The difference between Haneke’s agenda and that of films like “Air Force One” was cast into sharp relief at the premiere of the original “Funny Games” in Cannes. “It was funny — funny for me, at least — how the theater reacted to Anna’s shooting of Dickie,” Haneke told me, referring to a scene late in the film when the heroine turns the tables on her captors. “There was actual applause at first — then, when the scene is rewound, making the audience conscious of what it’s cheering for, the theater went absolutely silent. There was a general realization, even though the victim in this case was a villain in the film, that they’d been applauding an act of murder.” Haneke frowned slightly at the memory, but the frown appeared to be one of satisfaction. “I’m hoping for something similar when ‘Funny Games’ shows here.”
I would like to say that I watched the film by myself and when Anna shoots Dickie I let out an audible cheer. I can't remember the last time thats ever happened. Then when the scene rewound, I certainly never felt like "I'd been applauding an act of murder" because calling it anything other than self defense seems silly.
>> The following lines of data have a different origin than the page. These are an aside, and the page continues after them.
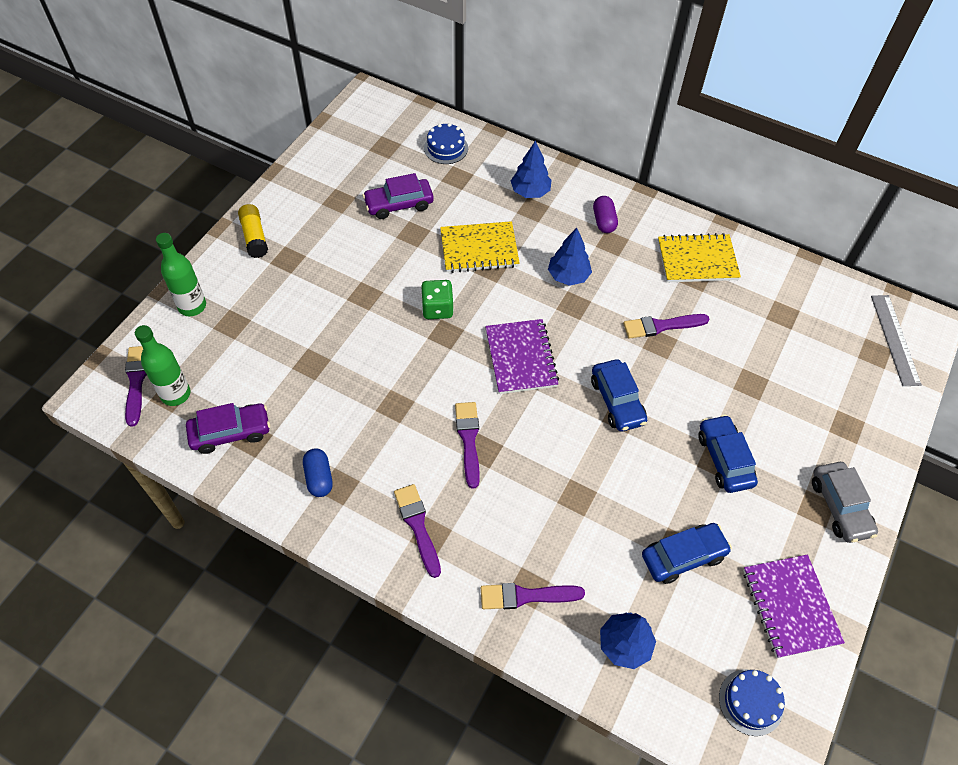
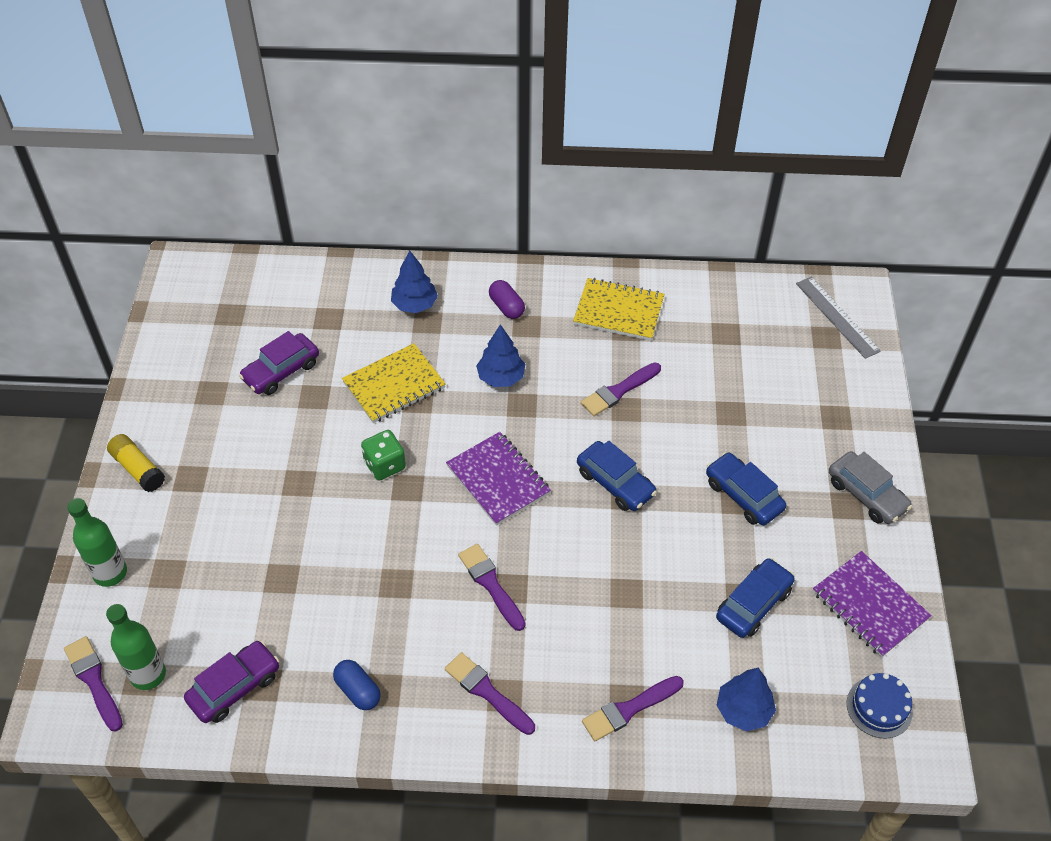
camera: 25 degrees left, 5 degrees down
(446, 148) = (298, 291): blue cake -> none
(697, 260) = (618, 311): yellow notebook -> yellow notebook turned 45 degrees clockwise

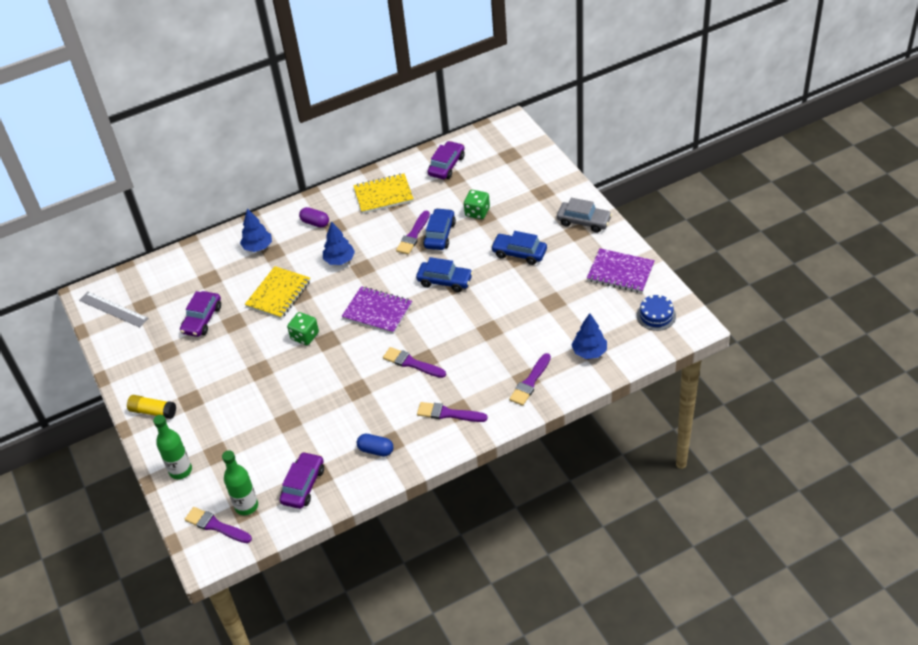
camera: 25 degrees left, 5 degrees down
(726, 401) = (477, 212): none -> green dice
(729, 310) = (446, 166): none -> purple car
(753, 604) = (560, 301): blue car -> blue car (439, 235)
(837, 317) = (509, 142): grey ruler -> grey ruler (113, 309)

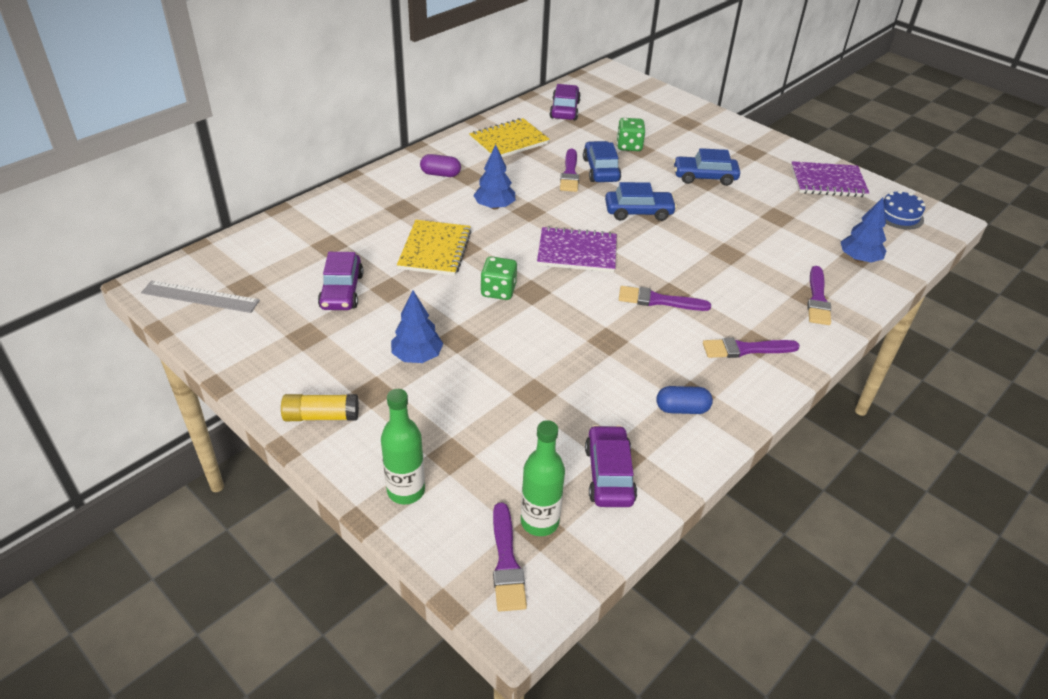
camera: 25 degrees left, 5 degrees down
(216, 526) = (506, 562): purple brush -> purple brush turned 105 degrees counterclockwise
(258, 247) = (379, 205): blue tree -> blue tree (417, 356)
(584, 221) = (751, 143): grey car -> none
Maybe I'm too American and Haneke thinks I'm an idiot, but I never even remotely got that that was what he was going for. To me all it said was "this movie isn't going to let the protagonist off the hook ever."

If Haneke feels it's not okay to shoot a guy who's going to kill you, that's his right. If he wants to get that point across and try and make me feel guilty, he can try to do that too. However, he should at least try and do it within the conventions of the film itself, and in doing so it might make a bit more sense to the audience.